Londoners at greater risk of crime as Met budgets tighten

Police officers
The Home Office says the Met gets more money per head of population than any other force, while London mayoral office says the government refuses to meet. Photograph: Yui Mok/PA

The government has given its clearest sign yet that it will not increase budgets for the Metropolitan police amid warnings a funding crisis will leave 9 million Londoners at greater danger of crime.

The Home Office said the Met gets more officers and money per capita of population than other forces, as the office of London’s Labour mayor Sadiq Khan said the Conservative government would not meet to discuss funding.

The Met has to find savings of more than £300m and Khan has warned officer numbers will fall to a level that police chiefs have described as dangerous.

Sophie Linden, London’s deputy mayor for policing, said home secretary Amber Rudd had refused to meet to discuss the funding crisis as early as June 2017.

Linden told the Guardian: “We think she is ducking her responsibility. She is not fighting the corner for the police the way you’d expect the home secretary to be fighting.

“I don’t think she understands the real pressures on the police and is not taking seriously the concerns of the experts.”

The Met has warned officer numbers could fall to 27,500 by 2021, their lowest in years, as violent crime rises and amid a continued severe terrorist threat.

In December the government froze police budgets police but allowed it to raise money locally through council tax.

“A flat cash settlement is a cut,” Linden said. “If we drop below 30,000 [officers] there will have to be some difficult discussions.”

A rising population in London, now at 8.6 million and predicted to hit 10 million by 2030, was adding to the pressure.

“The terrorist attacks put big demands on counter-terrorism policing, but also on the Met police. For every pound spent by counter-terrorism policing, £2 is spent out of the Met budget to respond.”

The Home Office said London policing was better resourced than anywhere else, amid claims from the Met and mayor’s office that policing the capital carries extra costs.

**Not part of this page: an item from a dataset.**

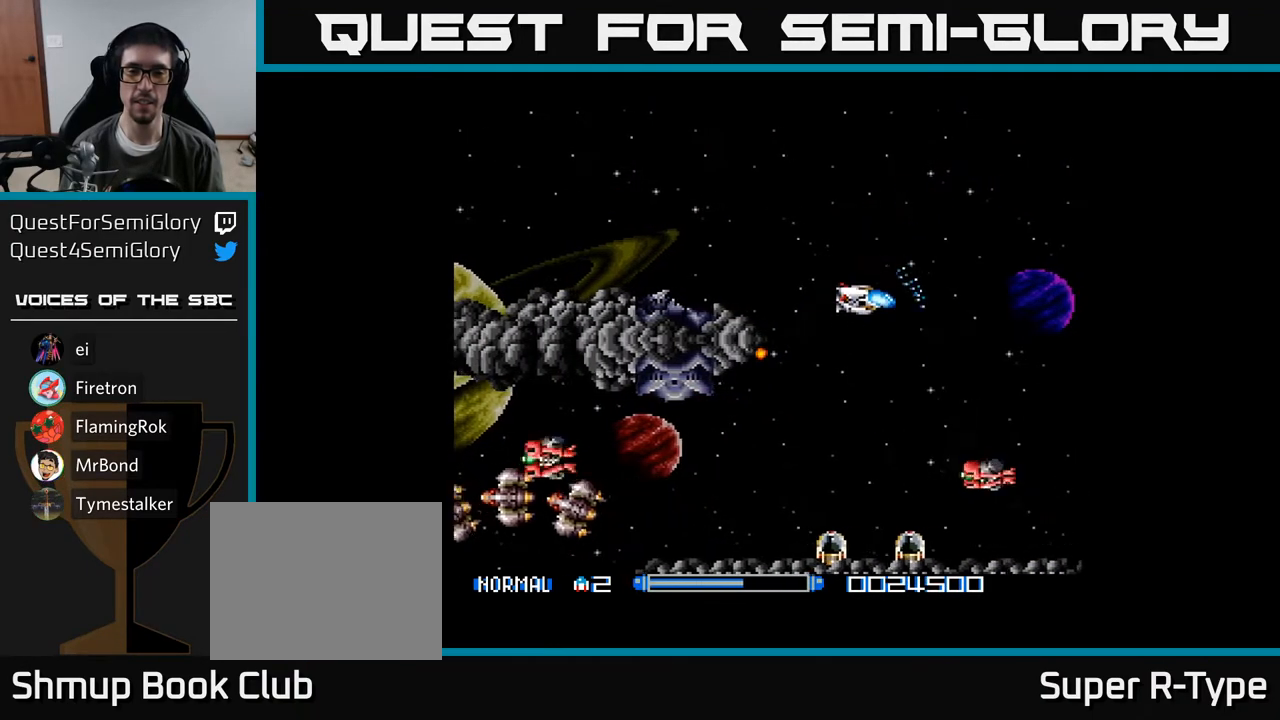
{"buttons": ["A", "DPAD_DOWN", "DPAD_LEFT"], "right_stick": "center", "events": [[167, "DPAD_LEFT", "down"]]}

A Home Office spokesperson said: “There is more money and more officers for each Londoner than anywhere else in the country. The mayor is accountable to the London public for police performance and is empowered to raise the precept to increase funding for the Metropolitan police by around £43m.

“The Metropolitan police will receive £2.5bn in direct resource funding in 2018-19, of which over £1.9bn is government funding and £634m from the precept if maximised. The Met also has £240m of reserves to cover unexpected costs and invest, for example, in better technology.”

Last week Khan asked for urgent talks on rising violent crime. A Home Office spokesperson added: “The home secretary will be responding to the mayor of London following his correspondence of last week in due course.”

Linden warned of cuts to young people’s services, courts, probation and rehabilitative services for offenders.

Local funding is having to make up a bigger proportion of the Met’s budget, mainly through council and business taxes. It was 18% of funding for Britain’s biggest force in 2010 and is now up to 23%. Khan says money is being diverted from business taxation and other measures to pay for 1,000 officers.

The Met has made £600m in savings since 2011, and has made £150m more since 2016 when Khan became mayor. It has £325m more to find.

Linden added: “It does not let the home secretary off the hook and they need to put extra money into the Met.”

Rudd last met Khan in 2016 to formally discuss policing in London, Linden said.

The Met commissioner, Cressida Dick, has said it will be “incredibly demanding” for the Met to find hundreds of millions more pounds worth of savings on top of the £600m of cuts it had already made.

“I find it incredible to think that anybody would think that over the next four or five years we should lose that much extra out of our budget,” she said in October.